Benim aradığım şey piyasanın dayattığı metalaşmanın, dolayısıyla piyasaya bağımlılığın dışına çıkmaya yarayacak bir alternatif. Bu alternatifi devletçilikte, refah devletinde ya da sosyal politikanın sunduğu korumacı seçeneklerde görmüyorum. Aradığım alternatifler toplumun içinden gelen, deneme yanılma yoluyla da olsa toplumsal olan, çoğunlukla yerel pratikler. Metalaşmaya karşı dikkat etmemiz gereken ilk nokta, tüketim davranışlarımızda “istek” ve “ihtiyaç” arasındaki fark. Yani nelere ihtiyacımız var, nelere ise ihtiyaçtan değil beğendiğimiz için, moda olduğu için, sırf istediğimiz için yöneliyoruz? Öğrencilerime sık sık sorduğum soru belki burada da açıklayıcı olabilir: Kaç parça giysiniz var, bu giysiler içinde bir yıldan daha uzun süre giymedikleriniz var mı? Çünkü moda ve tekstil sektörü metalaşma ve tüketim döngüsünü en fazla besleyen sektörlerden biri.
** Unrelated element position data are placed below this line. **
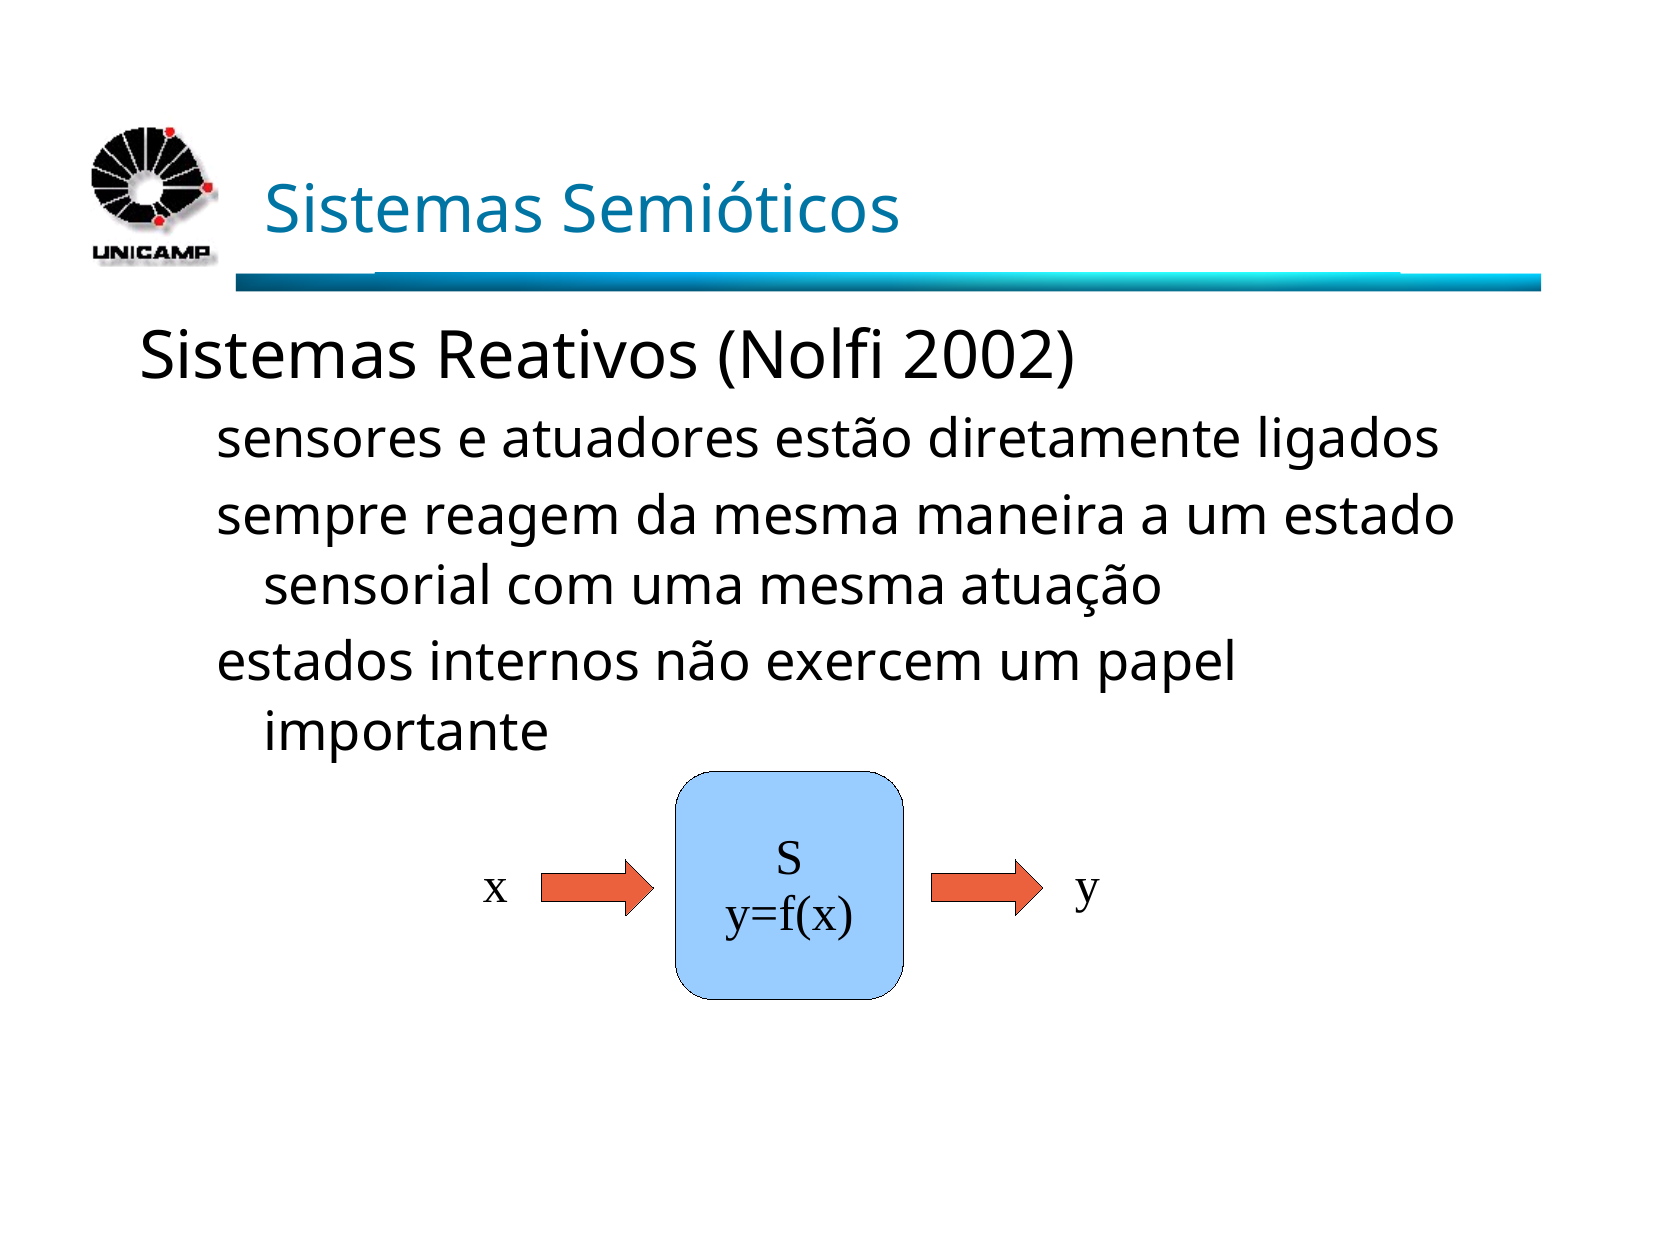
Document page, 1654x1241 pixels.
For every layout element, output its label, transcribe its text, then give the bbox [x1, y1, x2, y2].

title Sistemas Semióticos [264, 42, 1534, 250]
text_box x [468, 850, 575, 921]
list Sistemas Reativos (Nolfi 2002) sensores e atuadores estão diretamente ligados sempre reagem da mesma maneira a um estado sensorial com uma mesma atuação estados internos não exercem um papel importante [121, 309, 1534, 1167]
text_box [541, 859, 654, 916]
text_box y [1060, 850, 1116, 921]
picture [125, 272, 1654, 295]
text_box S y=f(x) [675, 771, 904, 1000]
text_box [931, 859, 1043, 916]
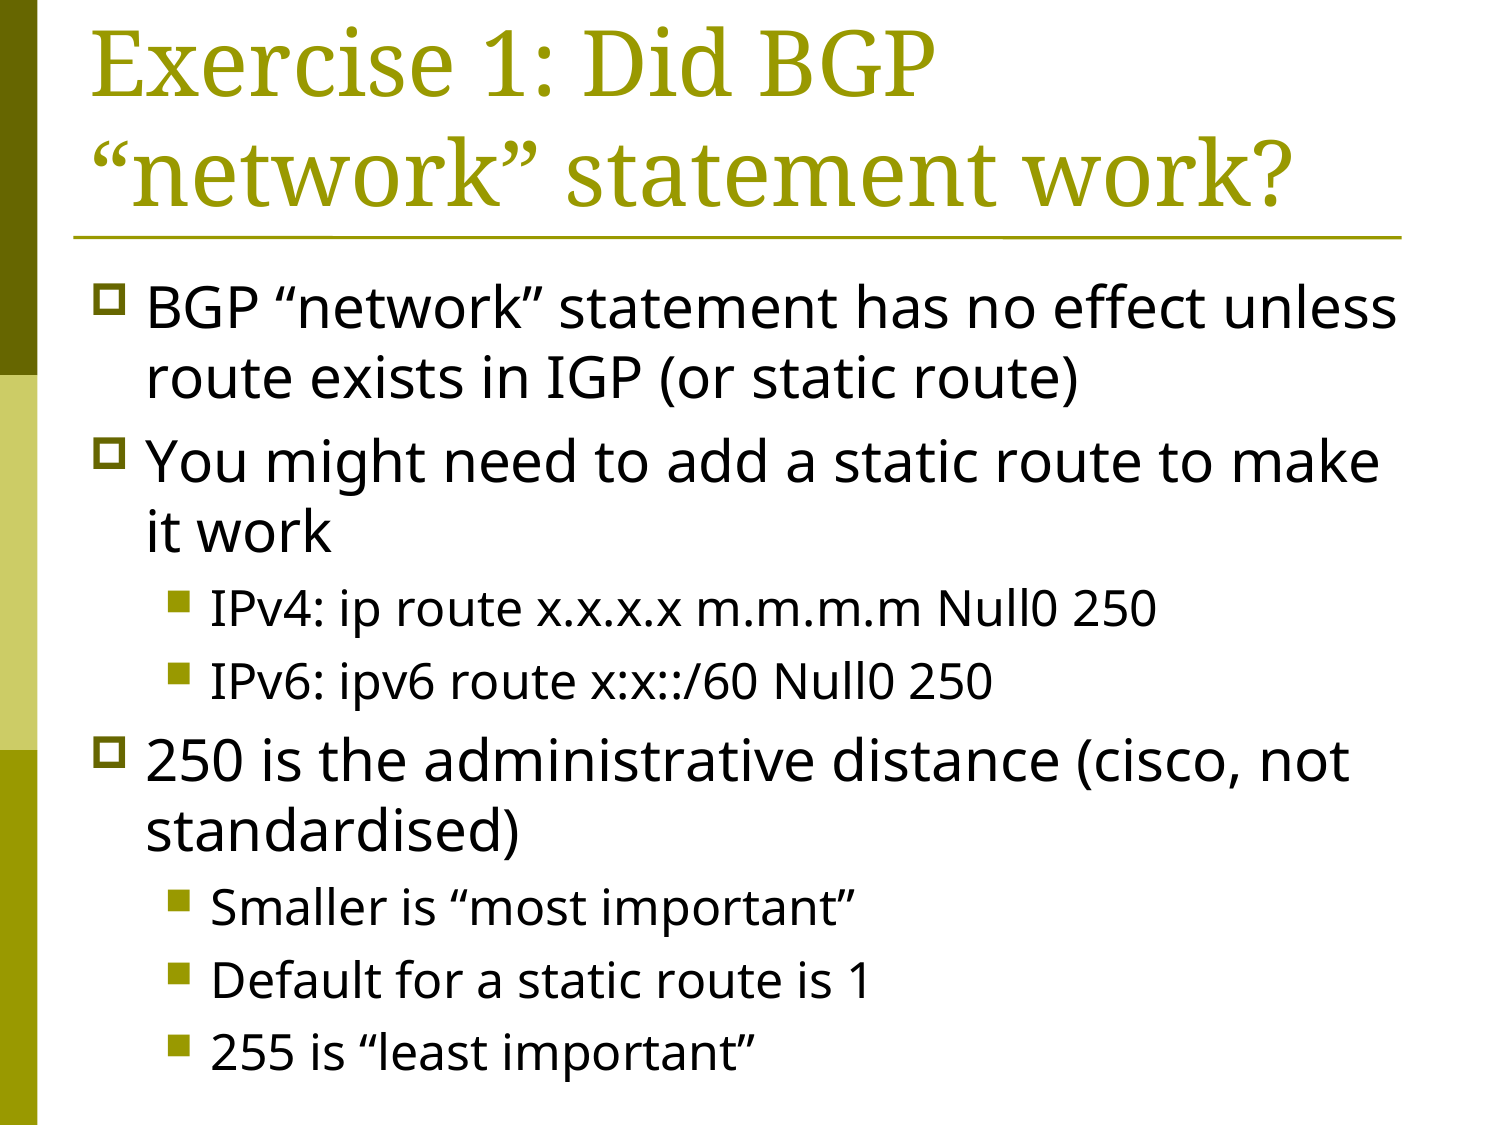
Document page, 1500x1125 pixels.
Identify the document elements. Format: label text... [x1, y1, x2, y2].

Yaşamımızı gözden geçirmekle başlayabiliriz öyleyse...
Elbette. Satın aldığım hangi ürünleri veya hizmetleri kendim üretebilirim? Evet bir cep telefonunu evde yapmanızı beklemiyoruz ama gıda üretimini evde karşılamak hem sağlık hem çevre hem de piyasaya bağımlılık açısından daha etkin bir alternatif. Spor salonuna gitmek yerine parkta ya da sahilde yürüyüş yapmak da hem çevreci hem de daha özerk bir alternatif. Bireysel düzeyde yapabileceklerimizin ötesinde kolektif olarak yapabileceklerimize de bakmamız gerekiyor. Birlikte neler yapabiliriz? Bu her zaman bir üretim olmak zorunda değil, bölüşümü de birlikte örgütleyebiliriz. Topluluk temelli tarım, tüketici kooperatifleri bunun için güzel örnekler. Hangi hizmetleri piyasadan almak yerine gönüllü olarak birlikte çalışarak, dayanışma içinde örgütleyebiliriz?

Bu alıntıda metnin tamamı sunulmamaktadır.